The thing is though that we argue a lot and wind up saying hurtful things to each other. I even went as far as leaving him, but he always comes looking for me to come back home with him. But then he’ll do something horrible like tell me I’m no help to him and that I’m basically worthless. On top of all of this I lost my job a year ago, so I’m barely getting by each day.
Now I’m 7-months pregnant by him and he’s told me that he doesn’t want the baby, but that he loves me and wants us to get married. He told me that I had to get an abortion, but I’ve decided to keep the baby and move on with my life, without him.
He still won’t leave me alone though.
What am I to do?
This is probably stating the obvious here but it would have been wise not to get pregnant by a guy who already has a track record of being a deadbeat dad, and who’s also pretty bad at keeping relationships going. That being said you’re now pregnant and have decided to keep the baby – his fifth child in total from three different women. That’s a hugely complicated situation to find yourself in, and is going to become even more complicated for the children when they get old enough to realize they have lots and lots of half-brothers and half-sisters.
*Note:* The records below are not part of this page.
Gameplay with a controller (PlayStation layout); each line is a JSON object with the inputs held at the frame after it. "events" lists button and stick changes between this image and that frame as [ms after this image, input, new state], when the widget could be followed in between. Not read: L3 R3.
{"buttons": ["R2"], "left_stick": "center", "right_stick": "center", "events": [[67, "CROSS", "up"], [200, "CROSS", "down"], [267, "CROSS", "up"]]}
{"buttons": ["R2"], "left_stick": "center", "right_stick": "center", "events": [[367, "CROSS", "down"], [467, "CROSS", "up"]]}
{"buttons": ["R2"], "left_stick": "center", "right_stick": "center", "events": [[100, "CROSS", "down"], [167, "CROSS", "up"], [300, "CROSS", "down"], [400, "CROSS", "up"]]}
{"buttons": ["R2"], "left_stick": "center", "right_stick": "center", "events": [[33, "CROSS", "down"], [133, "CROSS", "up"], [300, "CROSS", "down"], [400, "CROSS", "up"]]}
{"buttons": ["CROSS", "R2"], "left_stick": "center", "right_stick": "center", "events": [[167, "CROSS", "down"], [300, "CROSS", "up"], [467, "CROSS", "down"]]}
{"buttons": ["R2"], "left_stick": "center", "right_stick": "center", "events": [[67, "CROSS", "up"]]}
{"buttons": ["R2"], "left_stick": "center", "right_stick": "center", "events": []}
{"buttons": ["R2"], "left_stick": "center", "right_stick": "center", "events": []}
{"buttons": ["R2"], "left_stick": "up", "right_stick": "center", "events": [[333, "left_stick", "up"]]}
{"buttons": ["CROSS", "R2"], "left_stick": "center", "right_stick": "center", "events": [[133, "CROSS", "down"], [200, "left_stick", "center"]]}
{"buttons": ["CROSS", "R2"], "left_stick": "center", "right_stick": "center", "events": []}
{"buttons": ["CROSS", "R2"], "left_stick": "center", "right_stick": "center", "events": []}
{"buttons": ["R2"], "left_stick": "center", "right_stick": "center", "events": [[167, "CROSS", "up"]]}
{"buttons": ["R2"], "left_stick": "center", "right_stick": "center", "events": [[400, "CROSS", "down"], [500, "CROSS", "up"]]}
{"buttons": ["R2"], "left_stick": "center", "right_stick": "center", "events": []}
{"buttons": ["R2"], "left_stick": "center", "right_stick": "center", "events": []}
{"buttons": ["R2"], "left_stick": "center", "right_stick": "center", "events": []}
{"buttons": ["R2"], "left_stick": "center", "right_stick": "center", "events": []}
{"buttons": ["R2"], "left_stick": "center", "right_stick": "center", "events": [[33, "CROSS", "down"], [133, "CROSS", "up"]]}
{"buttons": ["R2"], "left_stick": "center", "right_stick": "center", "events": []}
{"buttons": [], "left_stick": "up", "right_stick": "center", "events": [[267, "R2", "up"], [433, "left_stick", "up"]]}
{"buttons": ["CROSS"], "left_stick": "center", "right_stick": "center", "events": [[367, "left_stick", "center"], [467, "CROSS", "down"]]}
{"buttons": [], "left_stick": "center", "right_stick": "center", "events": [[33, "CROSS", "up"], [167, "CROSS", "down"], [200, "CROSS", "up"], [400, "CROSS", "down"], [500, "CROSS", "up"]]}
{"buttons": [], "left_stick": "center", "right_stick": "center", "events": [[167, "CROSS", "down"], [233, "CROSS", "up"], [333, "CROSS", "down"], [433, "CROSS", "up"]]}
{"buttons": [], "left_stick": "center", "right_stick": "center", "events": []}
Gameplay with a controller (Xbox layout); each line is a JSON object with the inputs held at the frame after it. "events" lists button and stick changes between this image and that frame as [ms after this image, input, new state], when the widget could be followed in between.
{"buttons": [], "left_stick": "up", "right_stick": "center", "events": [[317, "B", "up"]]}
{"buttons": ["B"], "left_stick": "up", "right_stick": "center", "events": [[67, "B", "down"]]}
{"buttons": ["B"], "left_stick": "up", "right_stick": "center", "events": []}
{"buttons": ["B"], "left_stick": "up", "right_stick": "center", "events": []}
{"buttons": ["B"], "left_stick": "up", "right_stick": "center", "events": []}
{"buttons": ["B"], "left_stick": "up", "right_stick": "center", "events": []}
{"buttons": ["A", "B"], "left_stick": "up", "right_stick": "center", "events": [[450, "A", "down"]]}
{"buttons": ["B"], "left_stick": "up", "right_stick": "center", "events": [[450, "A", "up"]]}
This guy has no real interest in marrying you either – that’s just a mechanism to allow him to control you. I’m 99% certain that if you spoke to any of his ex-girlfriends you’d find he’s probably proposed to them when it looked like they might escape from him and enjoy anything like a normal life. He’s not interested in being in love with anyone. His only real focus is being able to control the women he’s dating at that point in time i.e. you.
The best thing for you and your kids is to get away from him and stay away. He’ll be a horrible influence on the kids as they’re growing up, and a very negative influence on you too. If you’re relying on him for financial support then that needs to stop too, except for what he’s legally obliged to pay you, of course.
Anything or anyone which isn’t a positive influence on your life, or your children’s lives, has to be avoided for you to have any real happiness. I understand that you probably still have at least some feelings left for this man (you wouldn’t keep going back to him otherwise), but you need to leave those feelings behind and build a better future for you and your children.